Jan and Jen spent some time in the kitchen going over the events of that weekend as Sheriff Misener packed the last revelers into the Paddy wagon for home. We saw Emily and Doughnut Boy to the door. She was still flabbergasted at Jenny's musical side.

"Why didn't she say something about being a real live singer? With a hit record and everything! That really was one of my favorite songs when I was in school. Always wanted to meet 'Lady Desdemona' in person..."

"Well you know... she sorta wanted to keep that part of her life separate from her professional career. Didn't want misty-eyed fans bugging her all the time... especially when making some sort of presentation. She really only did it as a favor to her sister so they could keep their band going while she was having her kids."

"I remember her doing a show at our college," Doughnut Boy reminisced. "I was a DJ at the radio station and interviewed her on the phone. To think I had to be a smartass and ask about what she felt about how some of the Aquanetter fans were resentful of how different the music was with her as the lead."

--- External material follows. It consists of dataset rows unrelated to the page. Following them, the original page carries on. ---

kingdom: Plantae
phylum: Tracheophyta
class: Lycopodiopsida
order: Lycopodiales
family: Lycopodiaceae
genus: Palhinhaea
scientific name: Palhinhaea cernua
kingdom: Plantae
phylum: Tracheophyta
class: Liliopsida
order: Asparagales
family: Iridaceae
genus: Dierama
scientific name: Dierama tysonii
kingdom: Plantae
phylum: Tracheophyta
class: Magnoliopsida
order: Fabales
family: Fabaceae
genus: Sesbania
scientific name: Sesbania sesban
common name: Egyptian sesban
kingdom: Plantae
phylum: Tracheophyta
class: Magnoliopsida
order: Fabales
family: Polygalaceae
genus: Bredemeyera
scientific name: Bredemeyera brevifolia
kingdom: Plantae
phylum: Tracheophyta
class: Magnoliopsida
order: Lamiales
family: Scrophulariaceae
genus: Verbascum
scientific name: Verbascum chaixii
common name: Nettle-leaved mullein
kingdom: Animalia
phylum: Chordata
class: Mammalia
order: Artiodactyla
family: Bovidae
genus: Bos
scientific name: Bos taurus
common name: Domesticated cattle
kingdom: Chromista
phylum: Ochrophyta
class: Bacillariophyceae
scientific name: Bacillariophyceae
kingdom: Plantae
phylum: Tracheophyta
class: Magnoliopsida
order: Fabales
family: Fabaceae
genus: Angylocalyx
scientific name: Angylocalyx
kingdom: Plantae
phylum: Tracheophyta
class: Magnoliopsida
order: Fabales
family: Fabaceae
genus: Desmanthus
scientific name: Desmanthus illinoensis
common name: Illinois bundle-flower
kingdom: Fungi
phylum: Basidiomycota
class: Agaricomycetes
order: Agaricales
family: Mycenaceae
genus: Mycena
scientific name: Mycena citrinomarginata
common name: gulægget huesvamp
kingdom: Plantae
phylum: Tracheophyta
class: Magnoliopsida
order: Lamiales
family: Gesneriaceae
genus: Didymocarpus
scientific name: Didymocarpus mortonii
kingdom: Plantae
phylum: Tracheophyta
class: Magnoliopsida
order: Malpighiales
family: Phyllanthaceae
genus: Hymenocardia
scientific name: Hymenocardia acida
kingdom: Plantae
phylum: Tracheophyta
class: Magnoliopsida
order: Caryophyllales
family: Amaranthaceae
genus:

"You know, Jenny spun some wax at her college's radio station. She wrote these radio plays... you probably never heard of the Homme Wreckers..."

"Never heard of it? That thing's a legend! Somebody got a recording of it and passed it around to a bunch of other DJs... That was Jenny?"

"Actually that was us. Jenny was on the production end. She destroyed the only recording of it. They musta got it off the air..."

"Amazing... the things you find out about people... You know Mister Drake has been worried about her... hired a private Dick and everything..."

"Well Jenny's got a job lined up already so he can stop worrying... and stop calling her. And by the way, Jenny was being really nice about you crashng her private party but it really wouldn't be a good idea for you two to show up again... Ever."

As a parting gift, we handed them a couple of Amityville's finest doughnuts from the display rack on the counter.